You often hear the term big data when people talk about DL or AI. The reason for that is that complex models, such as DL models, need a lot of data to work well. Thus, DL models and big data often – but not always – go together. That said, you can analyze big data with any model you want, including simple GLM or similar such models.
While the term big data is a bit fuzzy, in general people mean any dataset that doesn’t easily fit into the memory of a regular computer (or cluster) and thus needs to be analyzed using special tools. Alternatively, data that is so big that doing analysis on it takes too long using standard tools (e.g. R on a regular computer) and instead requires special treatment. Of course this also depends on the type of analysis, not only the type of data. As computers keep getting faster and tools more flexible and integrated, the label big data is a moving target.
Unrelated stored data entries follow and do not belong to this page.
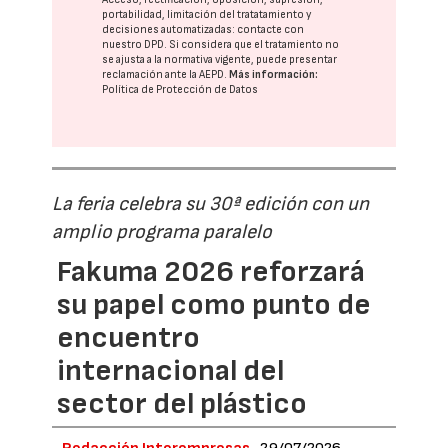
portabilidad, limitación del tratatamiento y
decisiones automatizadas:
contacte con
nuestro DPD
. Si considera que el tratamiento no
se ajusta a la normativa vigente, puede presentar
reclamación ante la
AEPD
.
Más información:
Política de Protección de Datos
La feria celebra su 30ª edición con un
amplio programa paralelo
Fakuma 2026 reforzará
su papel como punto de
encuentro
internacional del
sector del plástico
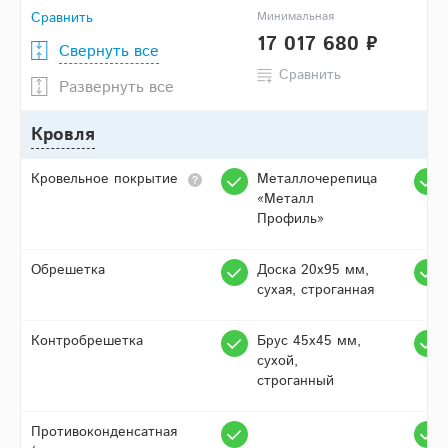
Сравнить
Минимальная
17 017 680 ₽
Свернуть все
Сравнить
Развернуть все
Кровля
Кровельное покрытие
Металлочерепица
«Металл
Профиль»
Обрешетка
Доска 20х95 мм,
сухая, строганная
Контробрешетка
Брус 45х45 мм,
сухой,
строганный
Противоконденсатная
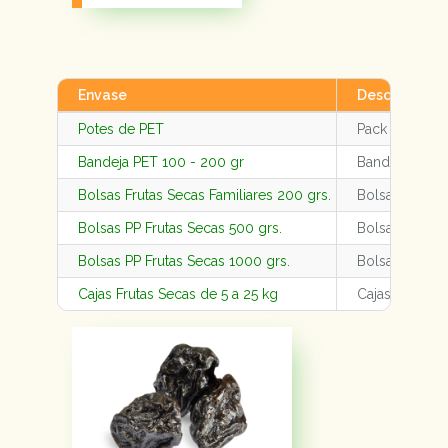
Envase
Descripción
Potes de PET
Pack por 12 p
Bandeja PET 100 - 200 gr
Bandeja PET 1
Bolsas Frutas Secas Familiares 200 grs.
Bolsas Frutas
Bolsas PP Frutas Secas 500 grs.
Bolsas PP Fru
Bolsas PP Frutas Secas 1000 grs.
Bolsas PP Fru
Cajas Frutas Secas de 5 a 25 kg
Cajas - Bolsas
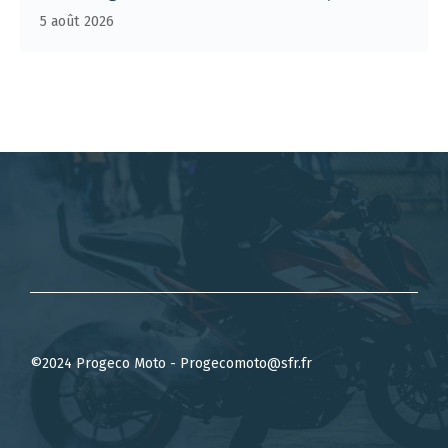
5 août 2026
©2024 Progeco Moto - Progecomoto@sfr.fr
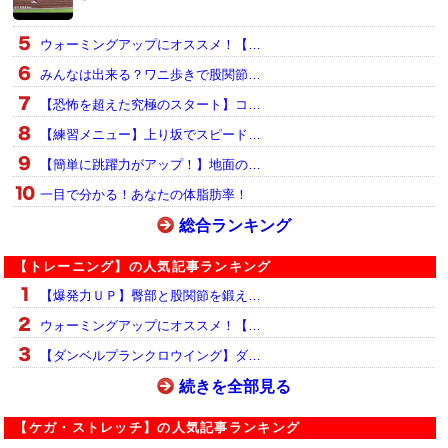
ウォーミングアップにオススメ！【…
みんなは出来る？ワニ歩きで股関節…
【恐怖を超えた究極のスタート】コ…
【練習メニュー】上り坂でスピード…
【簡単に跳躍力がアップ！】地面の…
一目で分かる！あなたの体脂肪率！
総合ランキング
【トレーニング】の人気記事ランキング
【爆発力ＵＰ】臀部と股関節を鍛え…
ウォーミングアップにオススメ！【…
【ダンベルプランクロウイング】ダ…
続きを全部見る
【ケガ・ストレッチ】の人気記事ランキング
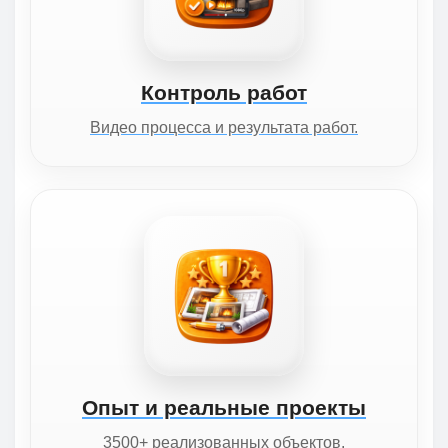
Контроль работ
Видео процесса и результата работ.
Опыт и реальные проекты
3500+ реализованных объектов.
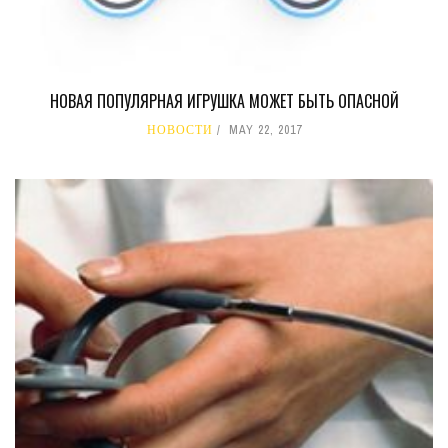
НОВАЯ ПОПУЛЯРНАЯ ИГРУШКА МОЖЕТ БЫТЬ ОПАСНОЙ
НОВОСТИ
MAY 22, 2017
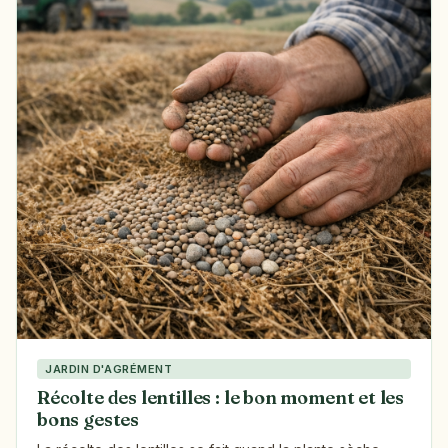
JARDIN D'AGRÉMENT
Récolte des lentilles : le bon moment et les
bons gestes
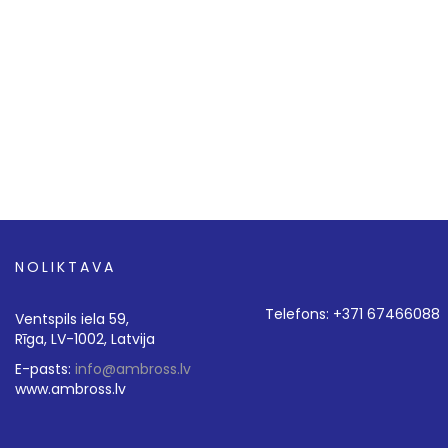
NOLIKTAVA
Telefons: +371 67466088
Ventspils iela 59,
Rīga, LV-1002, Latvija
E-pasts:
info@ambross.lv
www.ambross.lv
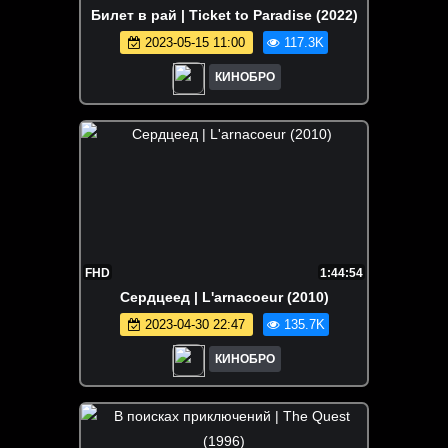
Билет в рай | Ticket to Paradise (2022)
2023-05-15 11:00
117.3K
КИНОБРО
FHD
1:44:54
Сердцеед | L'arnacoeur (2010)
2023-04-30 22:47
135.7K
КИНОБРО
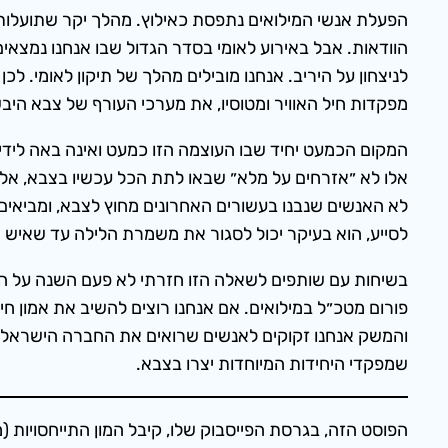
הפעלת אנשי המילואים נתפסת כאילוץ. מהלך יקר שתועלותי
הוודאות. אבל באירוע לאומי בסדר הגדול שבו אנחנו נמצאי
לניצחון על היריב. אנחנו מובילים מהלך של תיקון לאומי. ל
מפקדות חיל האוויר ומטוסיו, את מערכי העורף של צבא היב
המקום הכמעט יחיד שבו העוצמה הזו כמעט ואינה באה לידי
אלו לא ״אזרחים על מלא״ שבאו לתת הכל עכשיו בצבא, אלא
לא האנשים שנבנו בעשורים האחרונים מחוץ לצבא, ומביאים
לסייע, הוא בעיקר יכול לסגור את משמרת הלילה עד שאיש 
בשיחות עם שותפים לשאלה הזו חזרתי לא פעם השנה על המש
פורום מטכ״ל במילואים. אם אנחנו רוצים להשיב את אמון ח
והמשק אנחנו זקוקים לאנשים שרואים את החברה הישראלי
שמפקדי היחידות המיוחדות יצרו בצבא.
הפוסט הזה, בגרסת הפייסבוק שלו, קיבל המון התייחסויות (מ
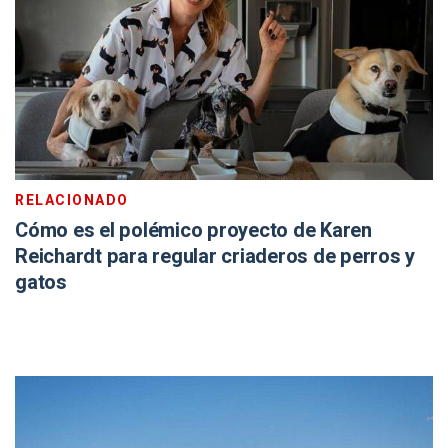
RELACIONADO
Cómo es el polémico proyecto de Karen
Reichardt para regular criaderos de perros y
gatos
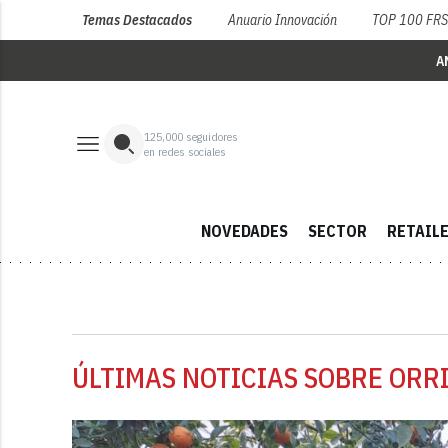
Temas Destacados
Anuario Innovación
TOP 100 FR
A
125,000
seguidores
en redes sociales
NOVEDADES
SECTOR
RETAIL
ÚLTIMAS NOTICIAS SOBRE ORRI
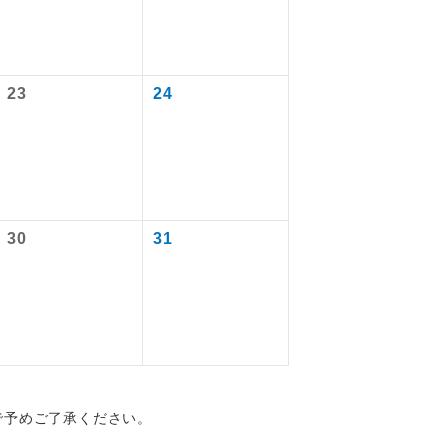
ります。
を訪ねるコー
飛行機や鉄
23
24
ださい。
ん。別途お支
30
31
配はいりませ
す。
くり聞くこと
で予めご了承ください。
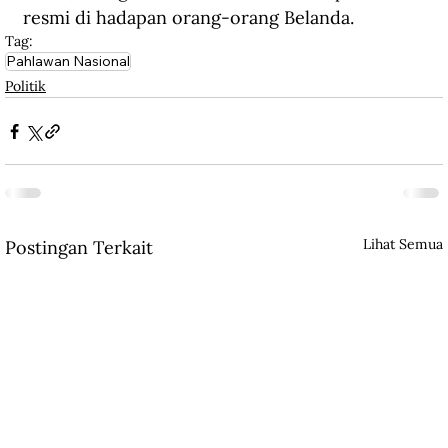
resmi di hadapan orang-orang Belanda.
Tag:
Pahlawan Nasional
Politik
Lihat Semua
Postingan Terkait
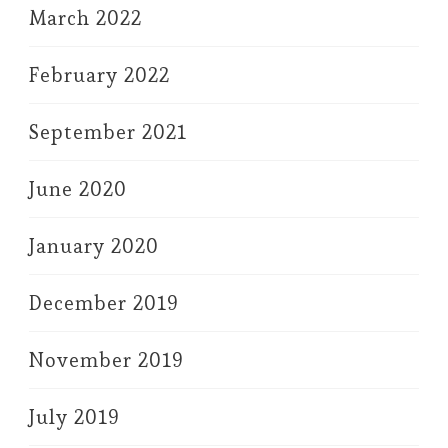
March 2022
February 2022
September 2021
June 2020
January 2020
December 2019
November 2019
July 2019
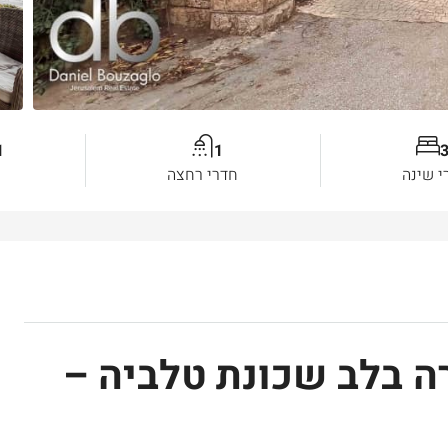
1
1
3
י שינה
חדרי רחצה
רה בלב שכונת טלביה –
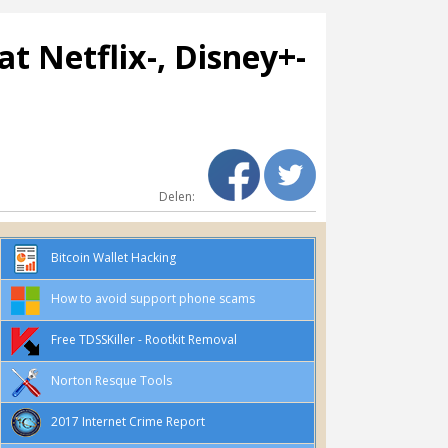
at Netflix-, Disney+-
Delen:
Bitcoin Wallet Hacking
How to avoid support phone scams
Free TDSSKiller - Rootkit Removal
Norton Resque Tools
2017 Internet Crime Report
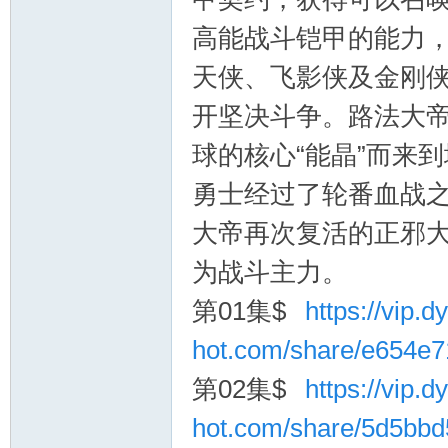
高能战斗铠甲的能力
天侠、飞影侠及金刚
开坚决斗争。路法大
球的核心“能晶”而来
勇士经过了轮番血战
询
大帝再次复活的正邪
为战斗主力。
第01集$
https://vip.dy
hot.com/share/e654e
第02集$
https://vip.dy
hot.com/share/5d5bb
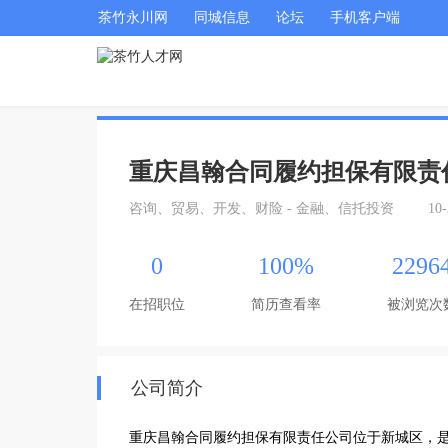
茶竹永川网
同城信息
论坛
手机客户端
重庆昌翰合同履约担保有限责
咨询、贸易、开发、财险 - 金融、信托投资
10
0
100%
2296
在招职位
简历查看率
被浏览次
公司简介
重庆昌翰合同履约担保有限责任公司位于新城区，是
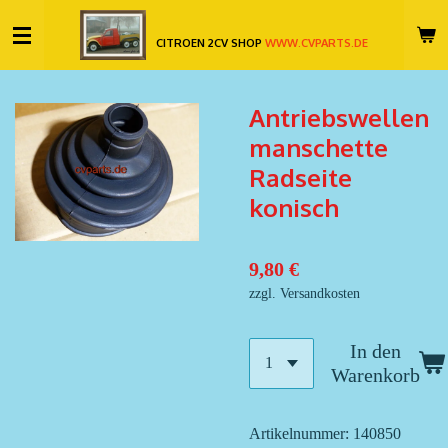
Zum
CITROEN 2CV SHOP
WWW.CVPARTS.DE
Hauptinhalt
springen
Antriebswellen
manschette
Radseite
konisch
9,80 €
zzgl. Versandkosten
In den
Warenkorb
Artikelnummer:
140850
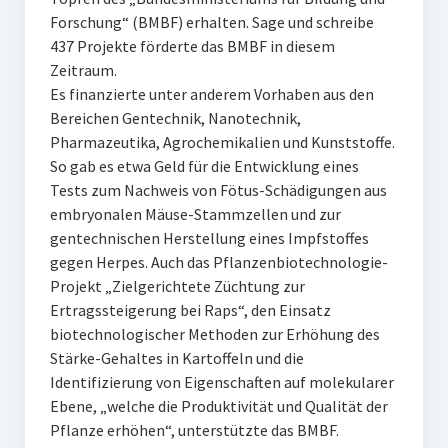
Forschung“ (BMBF) erhalten. Sage und schreibe
437 Projekte förderte das BMBF in diesem
Zeitraum.
Es finanzierte unter anderem Vorhaben aus den
Bereichen Gentechnik, Nanotechnik,
Pharmazeutika, Agrochemikalien und Kunststoffe.
So gab es etwa Geld für die Entwicklung eines
Tests zum Nachweis von Fötus-Schädigungen aus
embryonalen Mäuse-Stammzellen und zur
gentechnischen Herstellung eines Impfstoffes
gegen Herpes. Auch das Pflanzenbiotechnologie-
Projekt „Zielgerichtete Züchtung zur
Ertragssteigerung bei Raps“, den Einsatz
biotechnologischer Methoden zur Erhöhung des
Stärke-Gehaltes in Kartoffeln und die
Identifizierung von Eigenschaften auf molekularer
Ebene, „welche die Produktivität und Qualität der
Pflanze erhöhen“, unterstützte das BMBF.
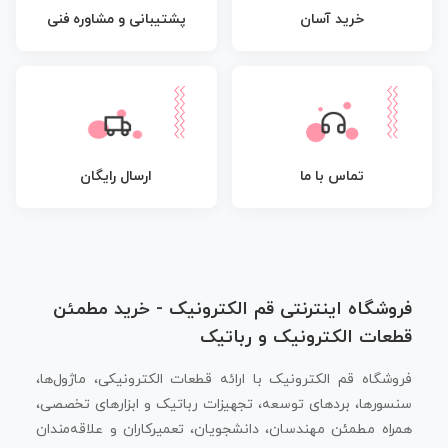
پشتیبانی و مشاوره فنی
خرید آسان
تماس با ما
ارسال رایگان
فروشگاه اینترنتی قم الکترونیک - خرید مطمئن
قطعات الکترونیک و رباتیک
فروشگاه قم الکترونیک با ارائه قطعات الکترونیکی، ماژول‌ها،
سنسورها، بردهای توسعه، تجهیزات رباتیک و ابزارهای تخصصی،
همراه مطمئن مهندسان، دانشجویان، تعمیرکاران و علاقه‌مندان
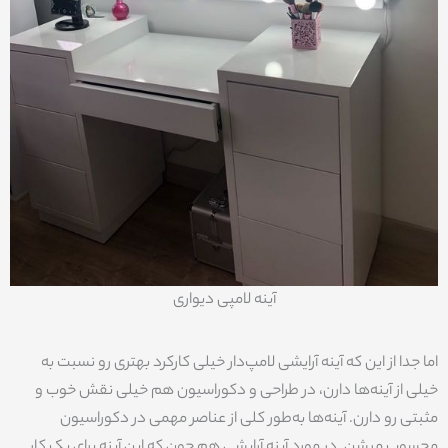
آینه لامپی دیواری
اما جدا از این که آینه آرایشی لامپ‌دار خیلی کارکرد بهتری رو نسبت به
خیلی از آینه‌ها دارن، در طراحی و دکوراسیون هم خیلی نقش خوب و
مثبتی رو دارن. آینه‌ها به‌طور کلی از عناصر مهمی در دکوراسیون
محسوب میشن. در مورد آینه آرایشی هم چون که این آینه برای یک کار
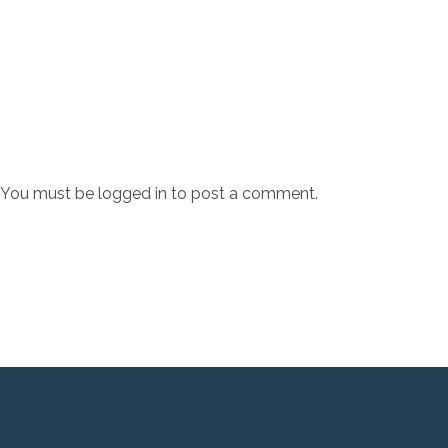
You must be
logged in
to post a comment.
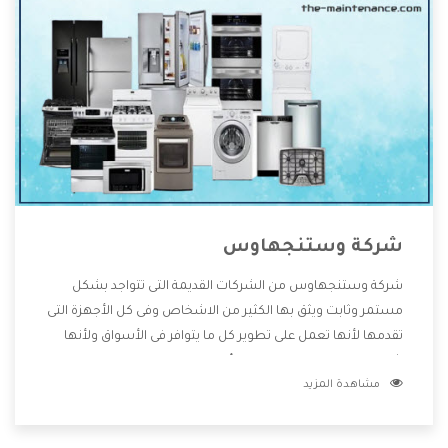
شركة وستنجهاوس
شركة وستنجهاوس من الشركات القديمة التى تتواجد بشكل
مستمر وثابت ويثق بها الكثير من الاشخاص وفى كل الأجهزة التى
تقدمها لأنها تعمل على تطوير كل ما يتوافر فى الأسواق ولأنها
شركة معروفة تهتم جدا بتوفير أفضل خدمات ما بعد البيع مع
مشاهدة المزيد
المنتجات وتقدم للعملاء أقوى العروض والخصومات التى تسهل
على المستهلك الاستمتاع بشراء جميع ما نقدمه لكم معنا هتجد
كل ما هو جديد وأفضل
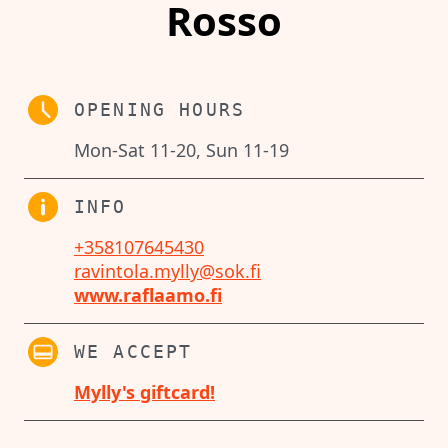
Rosso
OPENING HOURS
Mon-Sat 11-20, Sun 11-19
INFO
+358107645430
ravintola.mylly@sok.fi
www.raflaamo.fi
WE ACCEPT
Mylly's giftcard!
Generally, big data is stored somewhere in a database. SQL type databases are most common. You then want to access that database in a form that allows you to perform your analysis. There are different ways of dealing with big data. Most methods are general and apply independent of the programming language you use. This article describes a few general approaches and explains how they can be implemented in R. This webinar gives a bit more information and a nice description of the overall setup for big data. As you learn in that tutorial, R is often used together with other software to analyze big data. A tool that is often used for big data analysis is Spark. For R, there is the sparklyr package, which allows one to nicely interface with Spark.
In general, when you work with big data, you will have to carefully look at the data, the type of database it is stored, and the analysis goals. Based on that, you should use a stack of tools that allows analysis. The Databases task view gives a good overview of different R packages for specific types of databases. You will use R for your analysis, and R will then interface with other software. This interface is usually fairly seamless.
As you do DL/AI or use big data, you might exceed what your desktop can do in a reasonable amount of time. The tips described above (e.g. using a GPU for DL or sampling to reduce data size) often help. But at times, you need more powerful computing. Fortunately, this is increasingly available for cheap. You can often access academic computing resources, such as UGA’s Georgia Advanced Computing Resources Center (GACRC) and use them for free. Commercial services also exist, such as Amazon Web Services (AWS) which allow you to tap into a vast amount of computing power. Of course, for AWS and similar services, you need to pay. At times, you might get a discount as a student/academic. You can find good information on such services online, for instance on the GACRC website.
For some additional/complementary material, here are materials from a recent workshop by Phil Bowsher that also describes doing deep learning in R.
If you are interested in some general information on AI, NN and related topics, a really good (but non-free) book is Artificial Intelligence: A Guide for Thinking Humans.